Goal of the exercise ▸ Through the last line of the entries, please copy every line exactly, starting with the one that contains "Recent Posts".

Page images and extracted text:
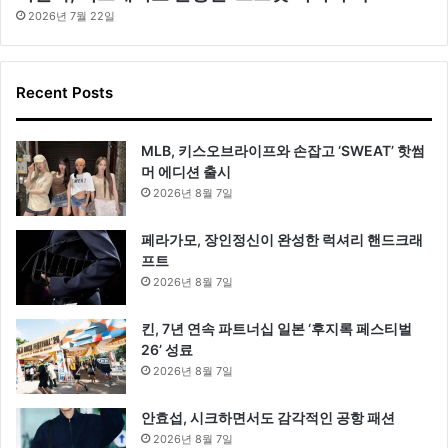
2026년 7월 22일
Recent Posts
MLB, 키스오브라이프와 손잡고 ‘SWEAT’ 핫썸
머 에디션 출시
2026년 8월 7일
페라가모, 장인정신이 완성한 럭셔리 핸드크래
프트
2026년 8월 7일
킨, 7년 연속 파트너십 일본 ‘후지록 페스티벌
26’ 성료
2026년 8월 7일
안효섭, 시크하면서도 감각적인 공항 패션
2026년 8월 7일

Result for this task ▸
Recent Posts
MLB, 키스오브라이프와 손잡고 ‘SWEAT’ 핫썸
머 에디션 출시
2026년 8월 7일
페라가모, 장인정신이 완성한 럭셔리 핸드크래
프트
2026년 8월 7일
킨, 7년 연속 파트너십 일본 ‘후지록 페스티벌
26’ 성료
2026년 8월 7일
안효섭, 시크하면서도 감각적인 공항 패션
2026년 8월 7일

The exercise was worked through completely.